Still new to home automation here. I have a 1st generation hub and have only deployed Cree Connected lights outdoors so far but I’m ready to grow my network.
I just picked up a Monoprice recessed door/window sensor and am having issues with connectivity.
The device registered with the hub without incident and performs normally provided I’m within 10 feet of the hub. Beyond that it fails to report open and close events as expected.
Any thoughts that could help me resolve the issue? Did I get a bad sensor?
If it doesn’t work when you are 20 feet away through clear line of sight then it’s a bad device. But there are a lot of different things that can interfere with signal if it’s not clear line of sight. For example, foil wallpaper, wire lathing inside the wall, Aquariums, refrigerators, cement walls, water pipes in the walls, can I reduce the effective range. Some people who live in cement or adobe homes have to balance signal out into the hallways and around corners, it just won’t go through the walls. But you should definitely be able to get 20 feet through clear air, so check that first. Sometimes you do get a bad device, and the monoprice are budget items to begin with.
Another caveat to the list @JDRoberts just gave you: if you’re working with a metal exterior door, YMMV. Perhaps an external device or one of those hinge sensors may be a better choice, in cases like this…
The red dots are zigbee devices (Cree Connected bulbs). They typically operate well.
The green dot is the hub (v1)
The blue dot is the new Monoprice sensor.
Stucco building, wood door.
After reading through the Smartthings notes on range and other factors, I oriented the Hub so that the z-wave antenna was aligned with the sensor. It stopped reporting at about 20 feet. As you can see, the path basically goes right through the window to the door where I intend to place the sensor.
So, bad device?
If not, am I stuck adding another z-wave device somewhere in between if the range remains poor? Maybe another device on the sliding doors to the patio or a receptacle?
Should I consider going to V2? Would Z-wave plus offer better range?
Thanks again for the thoughts and Happy 4th to those of you in the States.
Jeff
So the pathway goes through two exterior walls to get to the sensor? That in itself may be the explanation, exterior walls generally include materials which are much harder to get signal through.
Zwave plus is always better range than the older Z wave generations, so you can certainly try that. Also maybe consider a sensative strip sensor instead of an embedded one.
The hub is in an OK place for the red dots you currently have, but for best practices we usually place the hub centrally in the building both vertically and horizontally. Yours is right on the edge between two exterior walls, so you’re going to have lesser range than most deployments. It may still be what you want, particularly if it gives you a good signal to the garage, but it’s just something to be aware of.
What’s the material of the patio?
Mostly, though, I would switch from an embedded sensor to a surface mount of some kind, go to Z wave plus, and potentially put a Z wave plus repeater near an outside window along the pathway.
Thanks JD. You are such an amazing and generous resource to this community!

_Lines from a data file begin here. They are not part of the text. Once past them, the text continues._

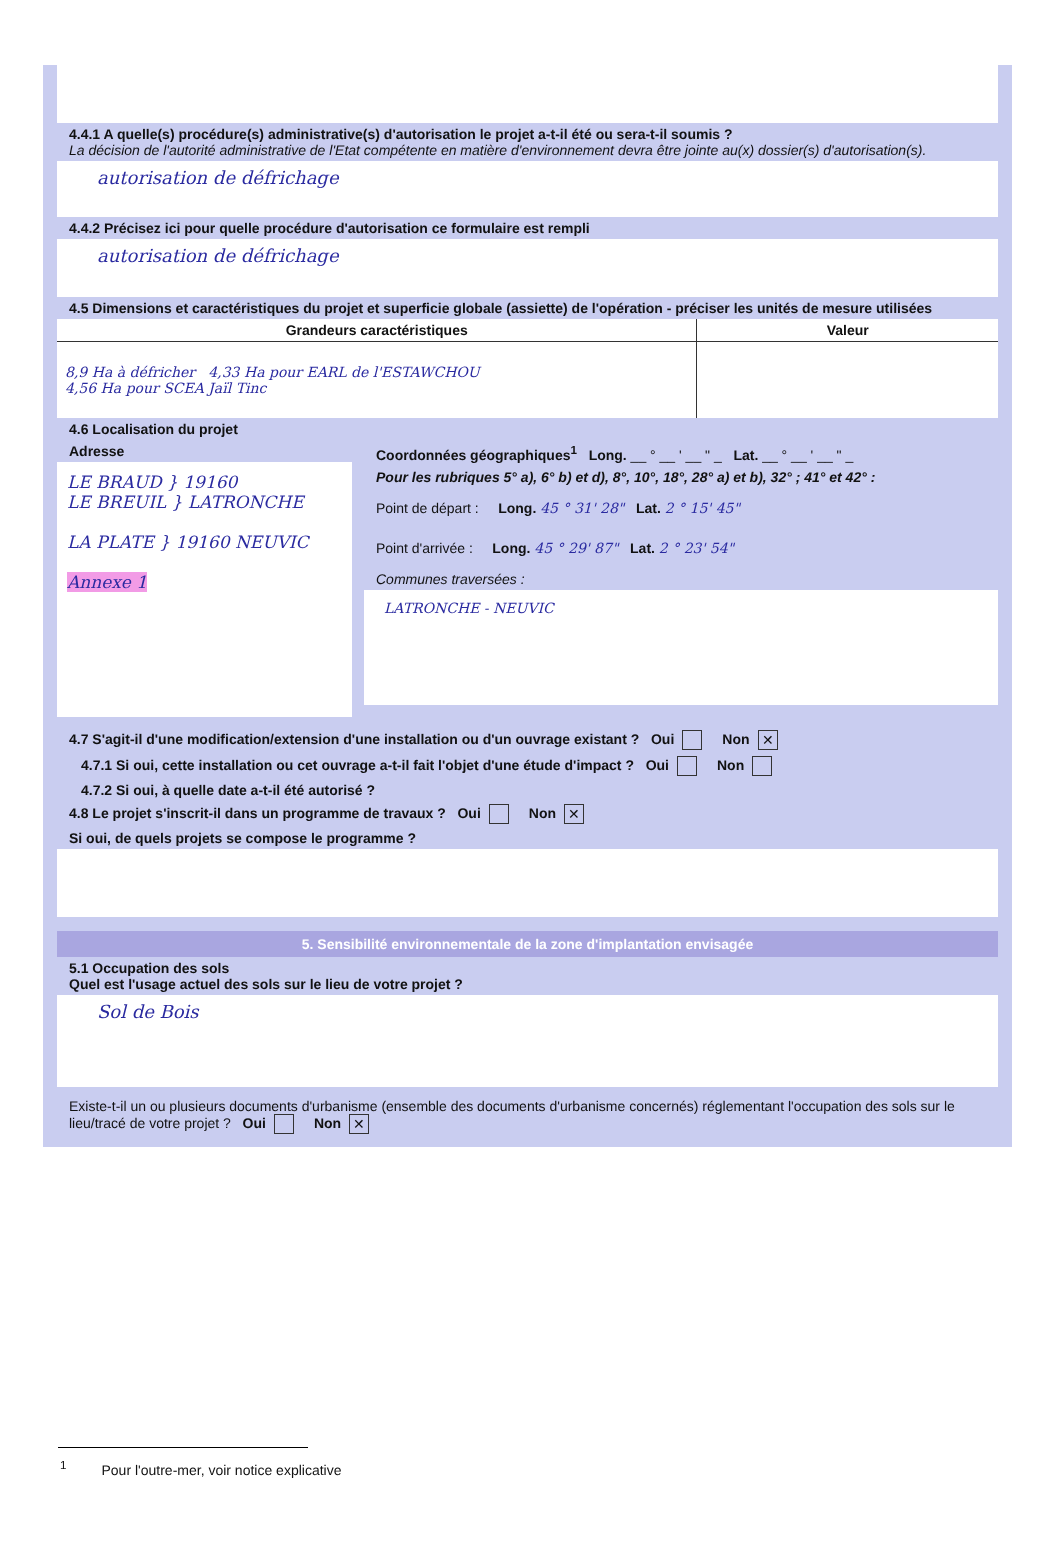4.4.1 A quelle(s) procédure(s) administrative(s) d'autorisation le projet a-t-il été ou sera-t-il soumis ?
La décision de l'autorité administrative de l'Etat compétente en matière d'environnement devra être jointe au(x) dossier(s) d'autorisation(s).
autorisation de défrichage
4.4.2 Précisez ici pour quelle procédure d'autorisation ce formulaire est rempli
autorisation de défrichage
4.5 Dimensions et caractéristiques du projet et superficie globale (assiette) de l'opération - préciser les unités de mesure utilisées
| Grandeurs caractéristiques | Valeur |
| --- | --- |
| 8,9 Ha à défricher 4,33 Ha pour EARL de l'ESTAWCHOU 4,56 Ha pour SCEA Jaïl Tinc | |
4.6 Localisation du projet
Adresse
LE BRAUD } 19160
LE BREUIL } LATRONCHE
LA PLATE } 19160 NEUVIC
Annexe 1
Coordonnées géographiques<sup>1</sup> Long. __ ° __ ' __ " _ Lat. __ ° __ ' __ " _
Pour les rubriques 5° a), 6° b) et d), 8°, 10°, 18°, 28° a) et b), 32° ; 41° et 42° :
Point de départ : Long. 45 ° 31' 28" Lat. 2 ° 15' 45"
Point d'arrivée : Long. 45 ° 29' 87" Lat. 2 ° 23' 54"
Communes traversées :
LATRONCHE - NEUVIC
4.7 S'agit-il d'une modification/extension d'une installation ou d'un ouvrage existant ? Oui Non ✕
4.7.1 Si oui, cette installation ou cet ouvrage a-t-il fait l'objet d'une étude d'impact ? Oui Non
4.7.2 Si oui, à quelle date a-t-il été autorisé ?
4.8 Le projet s'inscrit-il dans un programme de travaux ? Oui Non ✕
Si oui, de quels projets se compose le programme ?
5. Sensibilité environnementale de la zone d'implantation envisagée
5.1 Occupation des sols
Quel est l'usage actuel des sols sur le lieu de votre projet ?
Sol de Bois
Existe-t-il un ou plusieurs documents d'urbanisme (ensemble des documents d'urbanisme concernés) réglementant l'occupation des sols sur le lieu/tracé de votre projet ? Oui Non ✕
<sup>1</sup> Pour l'outre-mer, voir notice explicative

Definitely through one exterior wall and at an oblique angle. Patio is concrete.
Really prefer the embedded sensor approach for aesthetics so if I have to add another device, so be it.
I actually have succeeded in getting the device to report events if I have the hub right at the window. It appears I’m just beyond the range which is a bit maddening!

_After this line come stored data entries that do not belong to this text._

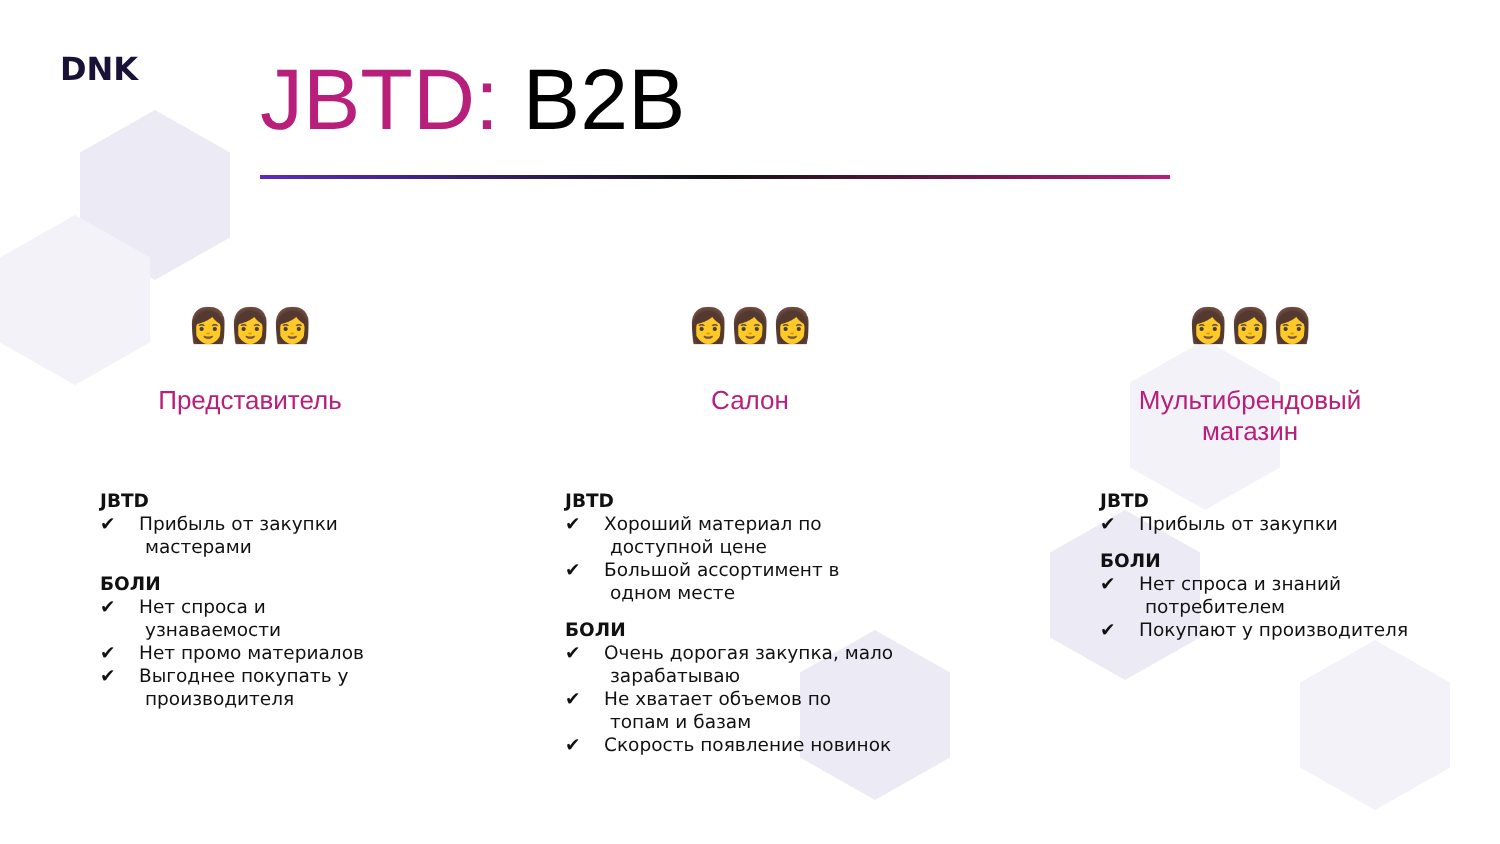DNK JBTD: B2B
👩👩👩
Представитель
JBTD
✔ Прибыль от закупки мастерами
БОЛИ
✔ Нет спроса и узнаваемости
✔ Нет промо материалов
✔ Выгоднее покупать у производителя
👩👩👩
Салон
JBTD
✔ Хороший материал по доступной цене
✔ Большой ассортимент в одном месте
БОЛИ
✔ Очень дорогая закупка, мало зарабатываю
✔ Не хватает объемов по топам и базам
✔ Скорость появление новинок
👩👩👩
Мультибрендовый
магазин
JBTD
✔ Прибыль от закупки
БОЛИ
✔ Нет спроса и знаний потребителем
✔ Покупают у производителя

If I add another z-wave plus device, do the devices communicate over z-wave plus and just the parent relies on zwave to the hub?
If I do go to v2, would my migration be pretty easy?
Quite likely the issue, as @JDRoberts points out. I’ve seen stucco sometimes done with a metal mesh as lath beneath the stucco.
You might find building a mesh with ZWave Plus devices would help distant nodes such as your door switch. A “pocket socket” is easy to try – I recently added a couple of the newer Zooz ZEN07 mini plugs and like them a lot. Most plug-in or wired ZWave devices work as repeaters. Battery devices don’t…
Thanks for the kind words. There are a lot of great people in the community, I only stand out because I’m interested in stuff like network protocols that most people could care less about.
I’m tired today, so I’m not going to give an in-depth response right now. I did just want to say that it’s hard to beat the Sensative strips for aesthetics. They have a patented case that makes them thinner than anything else so they fit between the door and frame, and they are paintable so they can be almost invisible.
It’s just that they’re expensive. The smartest house often has a bundle deal with a motion sensor which makes the price much better if you have a use for the sensor:
You can mix and Match zwave classic and zwave plus at any point Along a message path, they are fully compatible. It’s just that each individual zwave plus device will have longer range in reaching the next device, whether the next device is zwave plus or zwave classic.
As for migration to V2, it’s still requires rebuilding everything from scratch.
Your current V1 hub might be either Z wave classic or Z wave plus, depending on how old it is. By mid 2015, most of the V1 hubs being manufactured were also using a zwave plus chip.